4.小さすぎるフォロースルー
これもサーブのヒジを曲げることと似ているのですが、今回のはストロークについてです。
最初にお断りをしておきます。
ボールの軌道や回転数は、全てラケットによるインパクトの4/1000~5/1000秒の間で全て決まります。
本来ならばフォロースルーもテイクバックも、ボールの軌道や回転数には全く寄与しない。
インパクトがメチャメチャなのに、テイクバックやフォロースルーの形を整えたところで意味が無いのです。
だからこそ、サーブでインパクトの後にヒジを曲げてラケットヘッドを加速させる、という考え方に疑問を持つわけです(笑)
が!
全てのフォロースルーは全く関係ない、というのはあくまでも理論上のことです。
実際の指導で、テイクバックやフォロースルーの形に無頓着なコーチはいません。
インパクトがメチャメチャなのに、テイクバックやフォロースルーの形を整えたところで意味が無い、という以上に「テイクバックやフォロースルーがめちゃくちゃなのに、インパクトだけが良い」なんてこともないからです。
なんと言ってもテイクバックはインパクトに向けての準備ですし、フォロースルーはそのインパクトの結果、ですから、それぞれの形が整っていけば、自然とインパクトも整ってくることになる。
そういう意味で、小さすぎるフォロースルーは、インパクトに影響しやすいのではないか、と思うのです。
サーブとの圧倒的な違いは、腕の可動の自由度が圧倒的に高いことです。
つまり、へんなフォームにもなりやすい。
テイクバックを普通にとったうえで、フォロースルーが極端に小さくなると、ラケットの軌道がどうしてもアウト→インの動きになってしまいます。
右利きフォアハンドの場合、右後ろから左前(しかもすごく手前)への軌道になりがちで、そのままボールに当たると、左前方に飛んでいってしまう、ということです。
そのアウト→イン(右後ろ→左手前)のラケット軌道で、それでもボールを「前」に飛ばす方法は2つ。
1つは、上体を回転させながらだと「右後ろ→左前」の斜め方向になってしまうラケットの軌道を、上体の回転を抑えることで、強引に「後ろ→前」になるようにすることです。

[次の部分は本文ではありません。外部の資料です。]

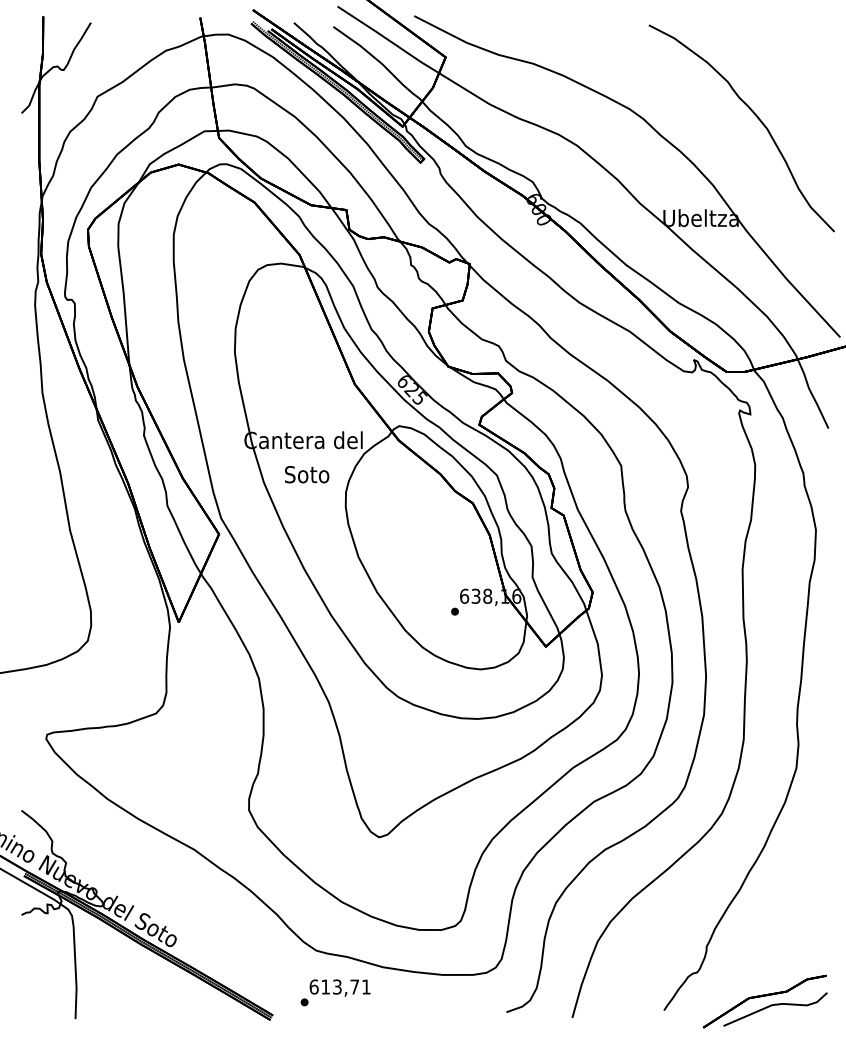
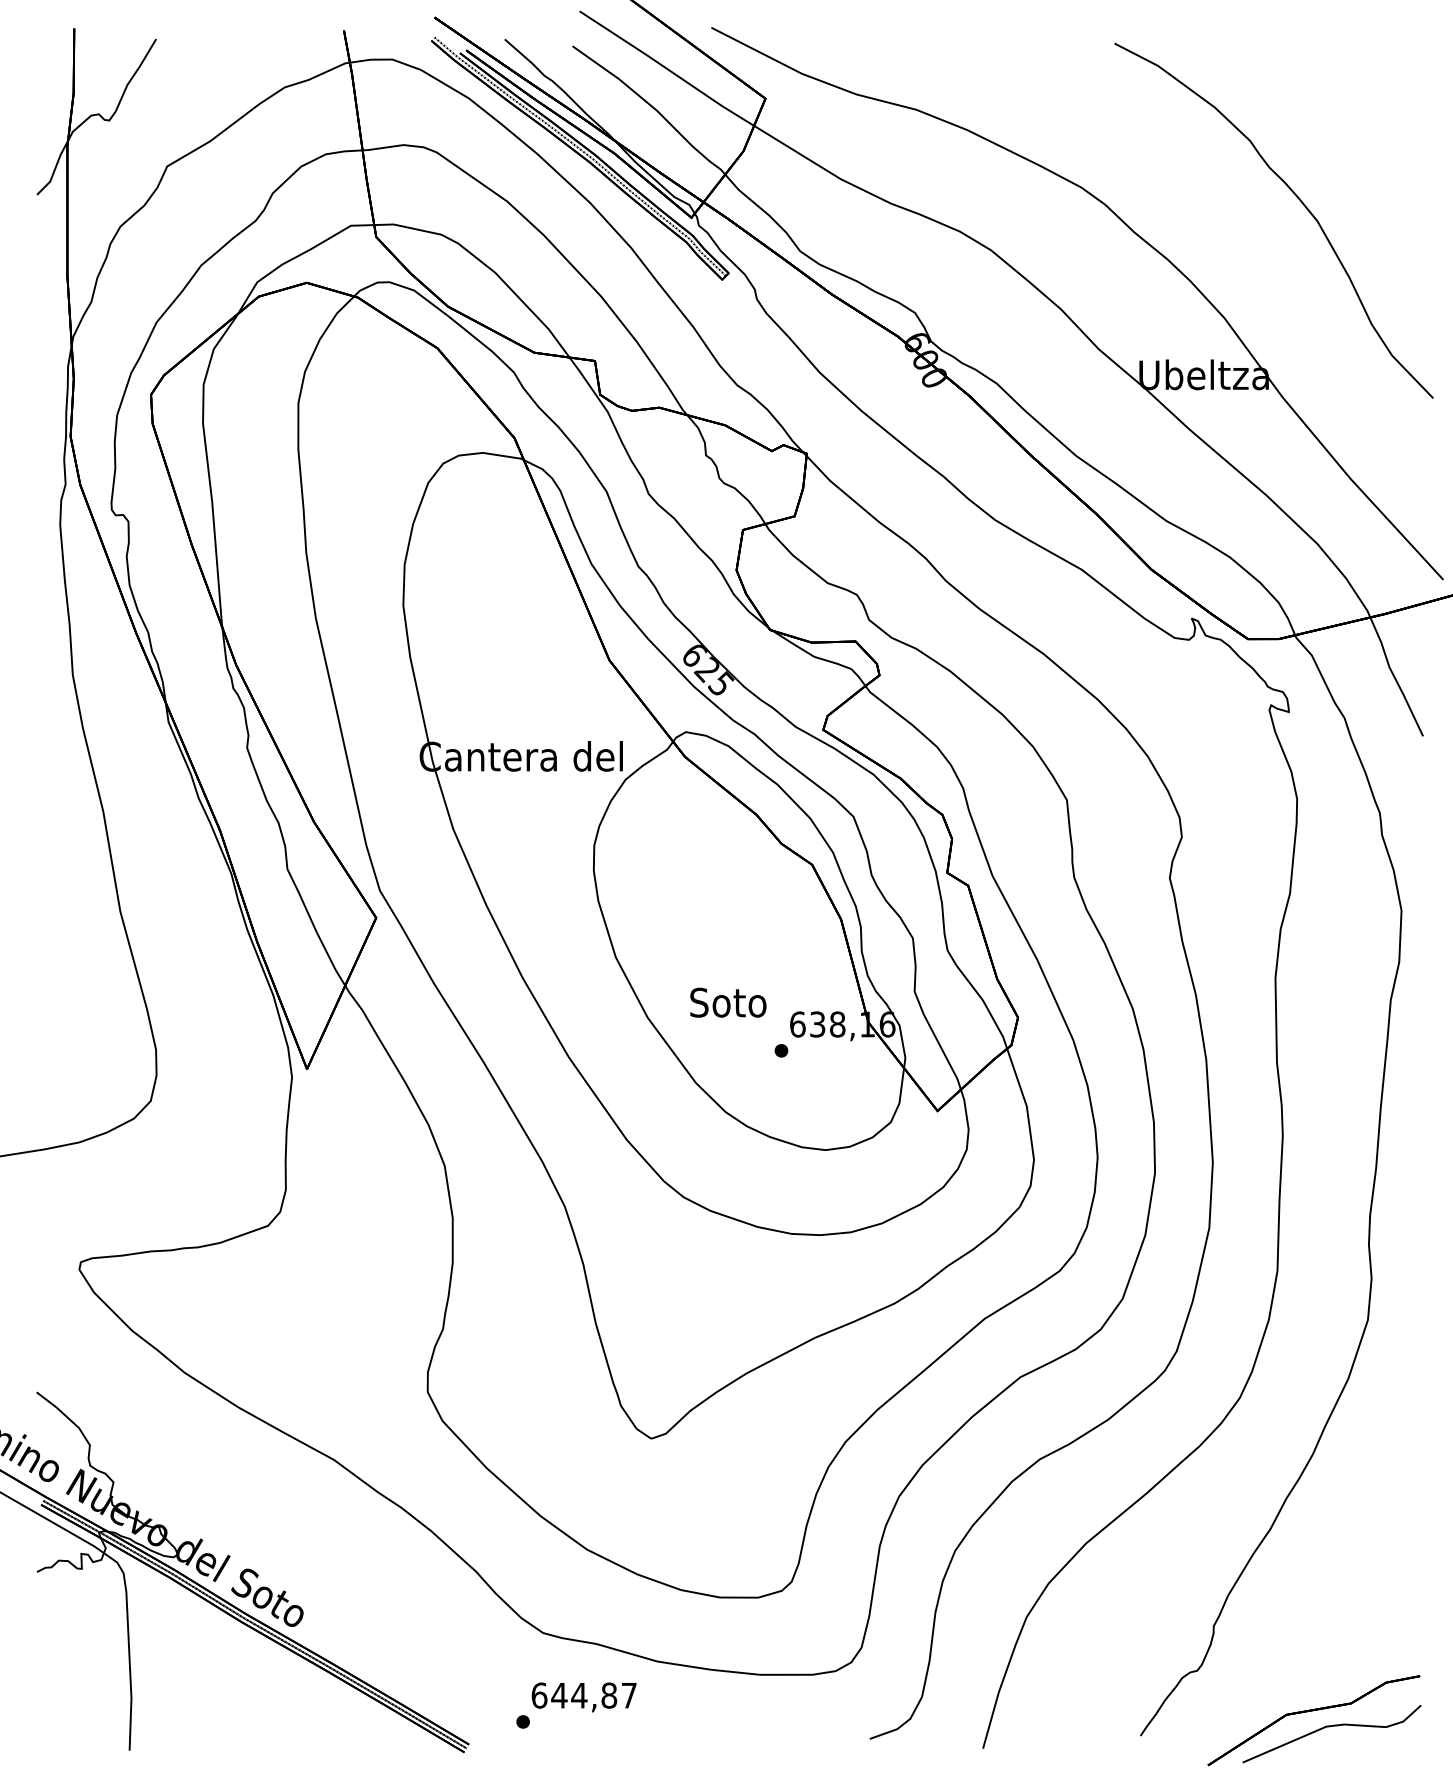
text: (307, 474) -> (729, 1002), moved
text: (345, 986) -> (593, 1694), 613,71 -> 644,87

しかし、そうすると、ラケットスピードは遅くなり、いわゆる「手打ち」になります。
もう1つは、グリップエンドからラケットを出し、ぎりぎりまでラケットを立てない。
本来、トップスピンを打つには、ラケット面を下→上方向に振り上げなければなりません。

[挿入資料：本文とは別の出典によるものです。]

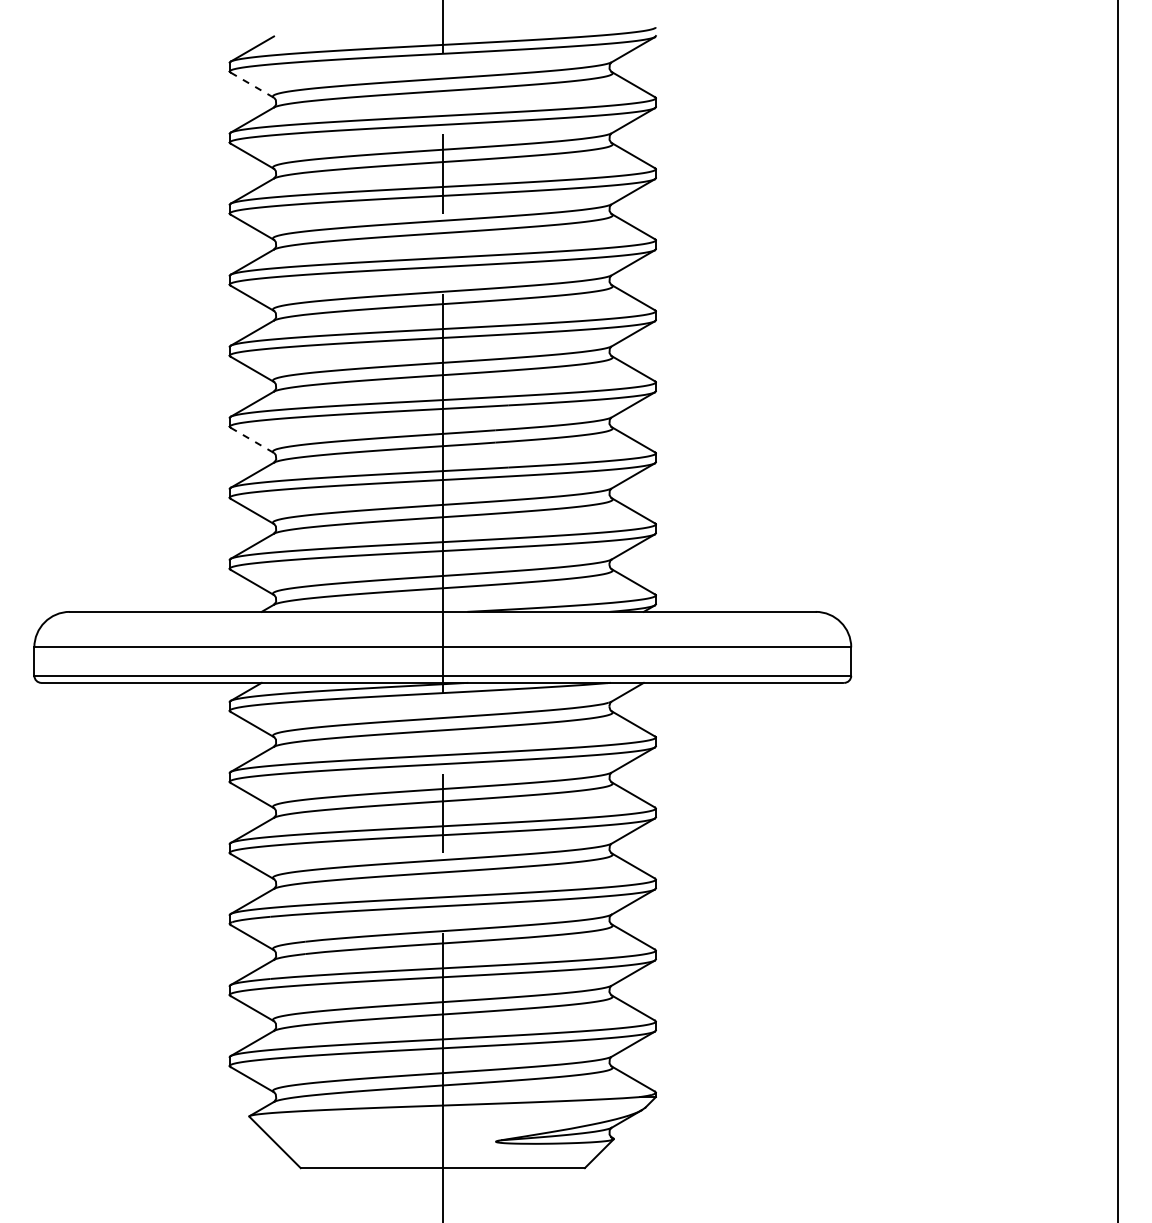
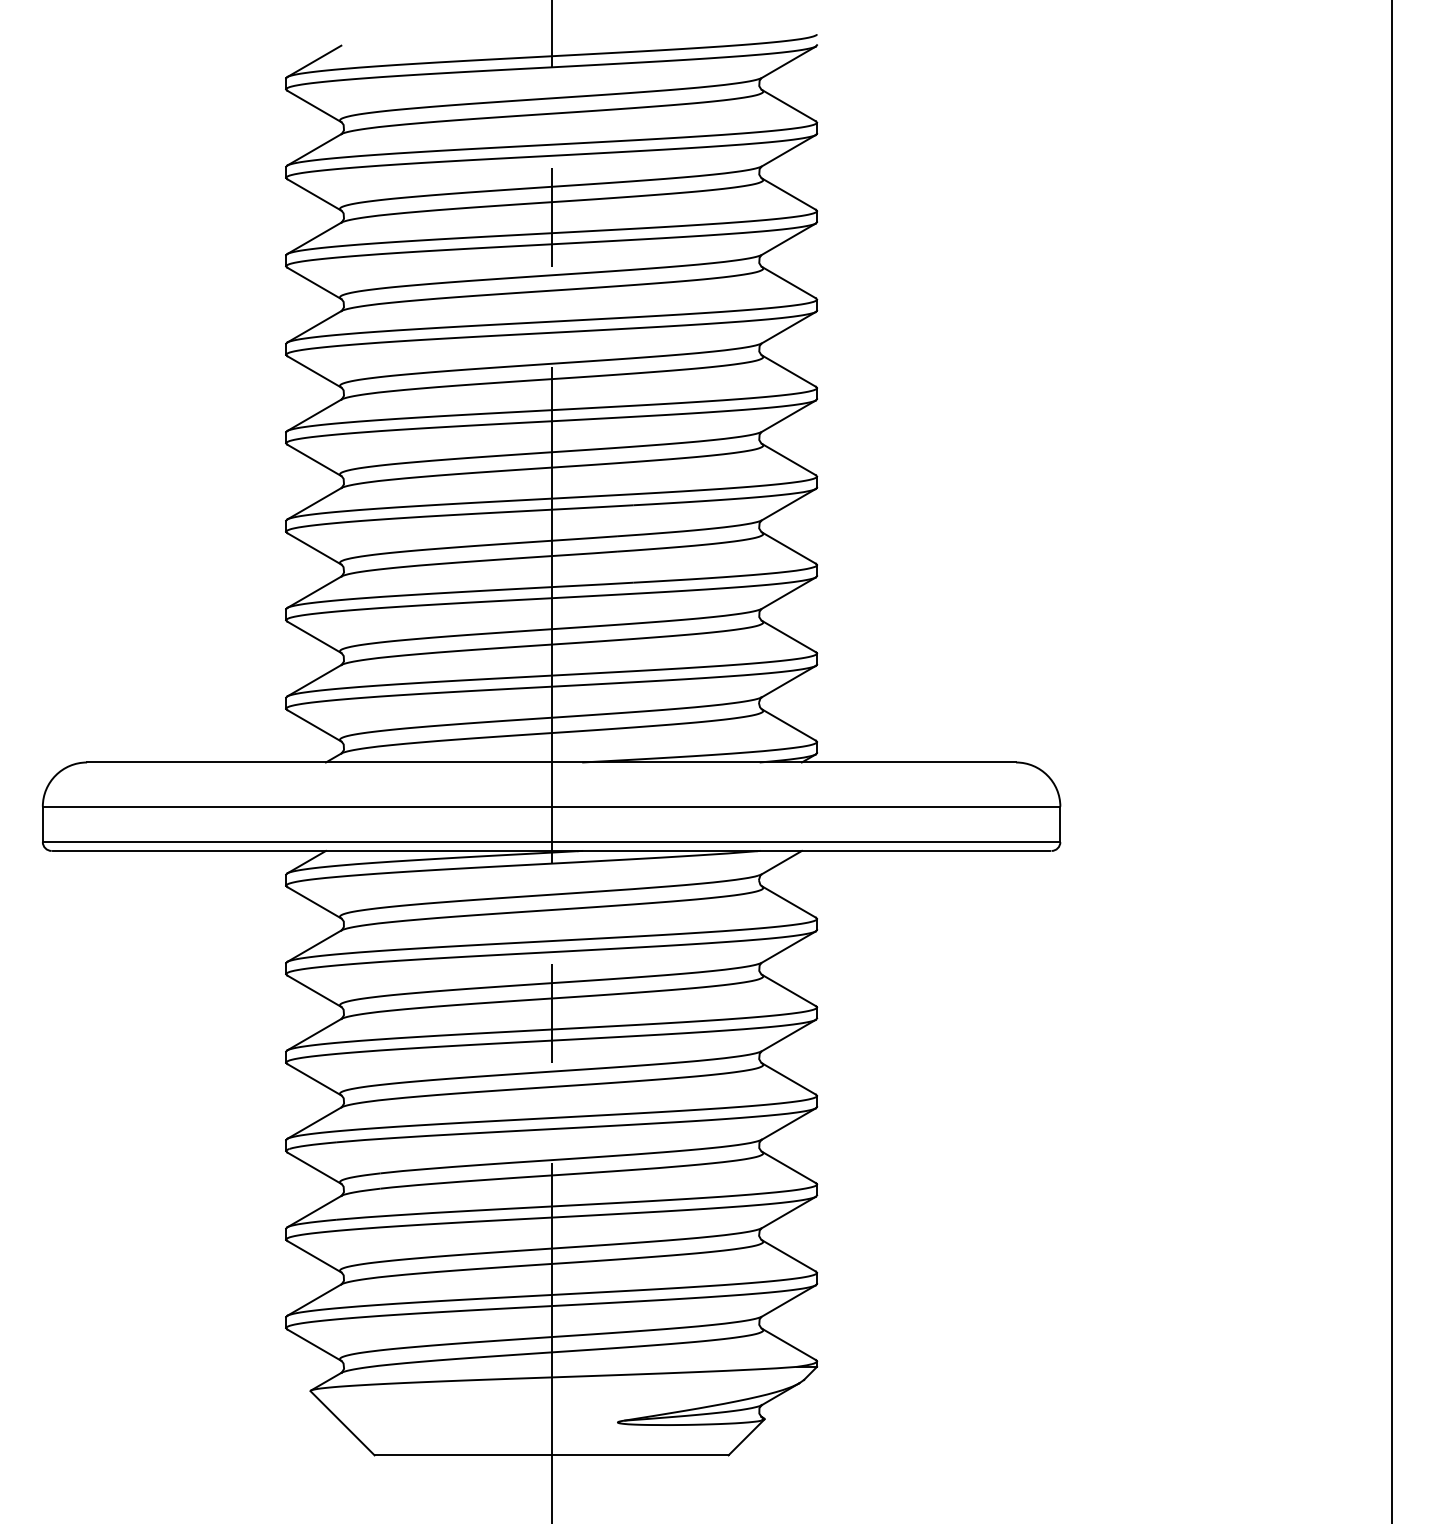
line: (252, 85) -> (314, 106), dashed -> solid
line: (252, 440) -> (314, 549), dashed -> solid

腕の振り上げだけでなく、腕の「内旋+回内」によってラケットを「立てる」ようにすることで、ラケット面が自然と下~上方向に振り上げられることになる。
その典型的な振り上げ方が、ワイパースウィングなのです。
しかし、この「内旋+回内」は、いわゆる回転運動なので、ラケット面が下→上方向に振り上げられると同時に、外→内方向、つまり右~左への動きも加わってしまいます。
ラケット軌道が右後ろ→左前になっている上、「内旋+回内」の運動が加わってしまうと、ますますボールは左方向に飛んでいってしまいます。
そのため、ラケット面を右方向に開いたままインパクトを迎えることで、ラケット面とボールの反発面と、ラケットがボールに加えるインパクトの合力が、前方に向くようにするしかありません。
その結果、ぎりぎりまでグリップエンドから出すようなスウィングになります。
ラケットを持つ手が、上体の正面を通り過ぎようとするときにまだ、ラケットヘッドが寝ているようなスウィングに見えてしまうわけです。
スウィング軌道がアウト→インだと、トップスピンがかからない、という理由は、これが大きいと思います。
ラケット面を開こうと思うと、ワイパースウィングのようなラケットワークができず、またもしもできたとしても、左方向への引っ張りが強すぎて横回転が強くなってしまうからです。
よく技術本などでは、ラケットのグリップエンドから出すようなスウィングが推奨されます。
適度な伸張反射を生み出し、回内+内旋によるトップスピンをかける原動力になるからです。
が、そのグリップエンドから振り出すスウィングの「意味」を分かっていないと──ラケットヘッドを立ててトップスピンをかける「準備」でしかないのだ、ということを分かっていないと、非常に窮屈なフォームになりますから、注意してください。
特に、ソフトテニス経験者はテイクバックが、脇を空けるほどに大きく、フォロースルーがそれほど小さくなくても、ラケット軌道が「アウト→イン」になりがちです。
そしてそのフォームがクセになっているために、テイクバックだけを小さくしても、ラケットを立てる打ち方がなかなかできない、という人がいます。
そういう人は、フォロースルーの形を意識して見てくださいね。